- [Directive]:
Extract the lines of the items below, starting at the line that contains "genus: Stagmomantis" and ending at the line that contains "class: Polypodiopsida". Reproduce them verbatim.

(Items from a dataset)

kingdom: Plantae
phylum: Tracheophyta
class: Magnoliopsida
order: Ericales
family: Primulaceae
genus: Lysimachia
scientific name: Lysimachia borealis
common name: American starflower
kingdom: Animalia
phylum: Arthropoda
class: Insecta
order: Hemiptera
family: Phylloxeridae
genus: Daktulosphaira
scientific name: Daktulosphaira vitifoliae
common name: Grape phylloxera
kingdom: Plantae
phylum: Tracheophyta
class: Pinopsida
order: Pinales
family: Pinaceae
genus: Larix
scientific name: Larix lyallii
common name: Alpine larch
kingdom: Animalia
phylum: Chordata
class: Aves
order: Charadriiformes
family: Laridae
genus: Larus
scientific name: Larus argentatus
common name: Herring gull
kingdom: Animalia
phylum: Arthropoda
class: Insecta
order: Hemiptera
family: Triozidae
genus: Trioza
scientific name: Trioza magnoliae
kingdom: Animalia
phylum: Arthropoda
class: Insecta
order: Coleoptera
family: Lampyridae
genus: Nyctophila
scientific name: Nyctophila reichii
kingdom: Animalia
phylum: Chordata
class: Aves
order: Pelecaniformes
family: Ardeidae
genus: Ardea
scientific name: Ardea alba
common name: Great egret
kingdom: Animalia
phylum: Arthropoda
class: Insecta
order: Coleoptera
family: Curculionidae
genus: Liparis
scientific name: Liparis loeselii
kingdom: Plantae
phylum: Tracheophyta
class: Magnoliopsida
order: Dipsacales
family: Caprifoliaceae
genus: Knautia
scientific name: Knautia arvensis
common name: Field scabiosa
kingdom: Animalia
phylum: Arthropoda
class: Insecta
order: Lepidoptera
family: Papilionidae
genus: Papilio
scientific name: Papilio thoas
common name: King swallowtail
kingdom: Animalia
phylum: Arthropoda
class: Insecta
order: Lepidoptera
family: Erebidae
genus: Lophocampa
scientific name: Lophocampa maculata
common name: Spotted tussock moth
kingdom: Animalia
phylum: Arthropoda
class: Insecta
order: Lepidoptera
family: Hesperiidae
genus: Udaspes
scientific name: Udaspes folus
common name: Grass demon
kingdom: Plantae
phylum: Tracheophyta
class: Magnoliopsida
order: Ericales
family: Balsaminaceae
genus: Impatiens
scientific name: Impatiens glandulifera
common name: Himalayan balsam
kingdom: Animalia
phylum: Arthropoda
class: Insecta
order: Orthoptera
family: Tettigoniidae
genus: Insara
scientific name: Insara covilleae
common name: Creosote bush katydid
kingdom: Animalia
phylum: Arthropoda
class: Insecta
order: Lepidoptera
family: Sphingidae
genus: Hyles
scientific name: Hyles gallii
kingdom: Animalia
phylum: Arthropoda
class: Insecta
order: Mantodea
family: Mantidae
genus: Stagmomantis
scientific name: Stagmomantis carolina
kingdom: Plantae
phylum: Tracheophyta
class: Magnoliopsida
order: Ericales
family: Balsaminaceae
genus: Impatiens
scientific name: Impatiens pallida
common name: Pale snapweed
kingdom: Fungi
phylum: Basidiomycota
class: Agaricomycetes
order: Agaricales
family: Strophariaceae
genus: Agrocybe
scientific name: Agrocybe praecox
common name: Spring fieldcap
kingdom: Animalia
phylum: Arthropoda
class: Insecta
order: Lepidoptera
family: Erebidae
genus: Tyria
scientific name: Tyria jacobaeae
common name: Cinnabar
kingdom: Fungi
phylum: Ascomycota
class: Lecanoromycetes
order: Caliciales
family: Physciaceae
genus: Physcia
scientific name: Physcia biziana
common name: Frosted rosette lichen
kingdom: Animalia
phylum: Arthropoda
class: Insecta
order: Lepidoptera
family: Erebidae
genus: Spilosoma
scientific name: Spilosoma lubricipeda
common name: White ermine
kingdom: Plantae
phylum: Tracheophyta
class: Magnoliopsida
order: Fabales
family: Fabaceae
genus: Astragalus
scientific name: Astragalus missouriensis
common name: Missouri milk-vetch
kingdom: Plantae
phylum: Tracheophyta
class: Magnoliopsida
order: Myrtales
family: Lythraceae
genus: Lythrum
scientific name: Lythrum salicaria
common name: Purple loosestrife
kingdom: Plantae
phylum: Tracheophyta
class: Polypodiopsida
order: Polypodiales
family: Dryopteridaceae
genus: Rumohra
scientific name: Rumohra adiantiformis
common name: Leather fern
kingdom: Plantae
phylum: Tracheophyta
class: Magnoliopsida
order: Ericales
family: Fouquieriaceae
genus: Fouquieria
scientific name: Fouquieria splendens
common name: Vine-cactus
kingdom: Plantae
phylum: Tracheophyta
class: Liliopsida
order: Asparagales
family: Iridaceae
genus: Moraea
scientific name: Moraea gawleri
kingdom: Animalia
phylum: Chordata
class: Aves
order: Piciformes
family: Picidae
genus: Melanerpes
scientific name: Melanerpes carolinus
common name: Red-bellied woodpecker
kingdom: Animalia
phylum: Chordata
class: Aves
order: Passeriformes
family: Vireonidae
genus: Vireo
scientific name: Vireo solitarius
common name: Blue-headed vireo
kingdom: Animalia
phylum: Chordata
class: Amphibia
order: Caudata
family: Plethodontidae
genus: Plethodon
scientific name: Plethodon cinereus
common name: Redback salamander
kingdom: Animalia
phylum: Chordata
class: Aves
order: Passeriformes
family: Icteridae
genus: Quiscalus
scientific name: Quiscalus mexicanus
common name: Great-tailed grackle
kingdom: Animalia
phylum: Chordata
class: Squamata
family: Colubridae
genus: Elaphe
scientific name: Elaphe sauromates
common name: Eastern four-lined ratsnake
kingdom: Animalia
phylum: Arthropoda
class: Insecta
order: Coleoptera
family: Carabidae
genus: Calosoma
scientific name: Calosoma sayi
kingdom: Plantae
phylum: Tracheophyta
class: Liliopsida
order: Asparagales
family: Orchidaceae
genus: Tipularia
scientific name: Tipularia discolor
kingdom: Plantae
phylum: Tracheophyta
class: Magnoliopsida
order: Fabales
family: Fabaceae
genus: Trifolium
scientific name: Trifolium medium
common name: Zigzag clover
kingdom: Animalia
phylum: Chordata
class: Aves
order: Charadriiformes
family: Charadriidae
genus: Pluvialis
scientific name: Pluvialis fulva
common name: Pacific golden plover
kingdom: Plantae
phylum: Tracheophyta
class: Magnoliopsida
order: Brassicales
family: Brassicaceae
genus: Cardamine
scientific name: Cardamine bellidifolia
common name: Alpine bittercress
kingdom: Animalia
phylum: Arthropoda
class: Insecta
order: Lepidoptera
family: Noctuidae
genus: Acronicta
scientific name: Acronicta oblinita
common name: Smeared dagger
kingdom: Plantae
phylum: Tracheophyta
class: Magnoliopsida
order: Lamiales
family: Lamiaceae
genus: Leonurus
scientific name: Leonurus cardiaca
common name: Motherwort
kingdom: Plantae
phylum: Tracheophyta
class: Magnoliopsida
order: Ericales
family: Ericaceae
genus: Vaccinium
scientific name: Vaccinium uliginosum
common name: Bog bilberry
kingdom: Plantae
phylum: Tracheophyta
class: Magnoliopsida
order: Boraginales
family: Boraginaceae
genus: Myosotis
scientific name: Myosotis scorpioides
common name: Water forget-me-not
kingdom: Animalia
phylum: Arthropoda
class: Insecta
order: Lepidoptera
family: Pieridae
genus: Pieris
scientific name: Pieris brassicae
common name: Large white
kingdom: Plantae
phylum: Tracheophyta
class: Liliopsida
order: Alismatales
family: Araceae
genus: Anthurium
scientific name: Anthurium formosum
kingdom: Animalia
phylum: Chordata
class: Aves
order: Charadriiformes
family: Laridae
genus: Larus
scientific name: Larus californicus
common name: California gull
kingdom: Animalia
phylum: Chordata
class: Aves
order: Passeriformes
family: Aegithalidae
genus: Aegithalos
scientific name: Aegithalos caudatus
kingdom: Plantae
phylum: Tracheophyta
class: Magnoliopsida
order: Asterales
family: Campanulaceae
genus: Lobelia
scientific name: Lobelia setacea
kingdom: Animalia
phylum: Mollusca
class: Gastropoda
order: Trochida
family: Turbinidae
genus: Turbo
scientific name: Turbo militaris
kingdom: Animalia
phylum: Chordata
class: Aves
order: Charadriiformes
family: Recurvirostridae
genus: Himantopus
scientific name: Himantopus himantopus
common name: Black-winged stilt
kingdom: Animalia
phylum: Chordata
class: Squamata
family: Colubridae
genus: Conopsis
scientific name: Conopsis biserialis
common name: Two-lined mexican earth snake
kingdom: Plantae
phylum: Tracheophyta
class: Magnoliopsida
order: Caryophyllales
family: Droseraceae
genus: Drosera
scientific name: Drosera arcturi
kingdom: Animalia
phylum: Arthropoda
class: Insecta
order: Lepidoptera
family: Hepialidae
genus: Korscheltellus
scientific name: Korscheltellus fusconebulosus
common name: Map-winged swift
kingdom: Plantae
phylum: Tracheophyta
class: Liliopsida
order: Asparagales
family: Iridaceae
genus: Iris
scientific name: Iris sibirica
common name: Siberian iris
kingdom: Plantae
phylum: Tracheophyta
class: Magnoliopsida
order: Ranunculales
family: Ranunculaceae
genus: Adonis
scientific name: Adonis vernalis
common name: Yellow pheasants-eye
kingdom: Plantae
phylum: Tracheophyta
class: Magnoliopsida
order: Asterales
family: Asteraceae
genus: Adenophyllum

- [Answer for this exercise]:
genus: Stagmomantis
scientific name: Stagmomantis carolina
kingdom: Plantae
phylum: Tracheophyta
class: Magnoliopsida
order: Ericales
family: Balsaminaceae
genus: Impatiens
scientific name: Impatiens pallida
common name: Pale snapweed
kingdom: Fungi
phylum: Basidiomycota
class: Agaricomycetes
order: Agaricales
family: Strophariaceae
genus: Agrocybe
scientific name: Agrocybe praecox
common name: Spring fieldcap
kingdom: Animalia
phylum: Arthropoda
class: Insecta
order: Lepidoptera
family: Erebidae
genus: Tyria
scientific name: Tyria jacobaeae
common name: Cinnabar
kingdom: Fungi
phylum: Ascomycota
class: Lecanoromycetes
order: Caliciales
family: Physciaceae
genus: Physcia
scientific name: Physcia biziana
common name: Frosted rosette lichen
kingdom: Animalia
phylum: Arthropoda
class: Insecta
order: Lepidoptera
family: Erebidae
genus: Spilosoma
scientific name: Spilosoma lubricipeda
common name: White ermine
kingdom: Plantae
phylum: Tracheophyta
class: Magnoliopsida
order: Fabales
family: Fabaceae
genus: Astragalus
scientific name: Astragalus missouriensis
common name: Missouri milk-vetch
kingdom: Plantae
phylum: Tracheophyta
class: Magnoliopsida
order: Myrtales
family: Lythraceae
genus: Lythrum
scientific name: Lythrum salicaria
common name: Purple loosestrife
kingdom: Plantae
phylum: Tracheophyta
class: Polypodiopsida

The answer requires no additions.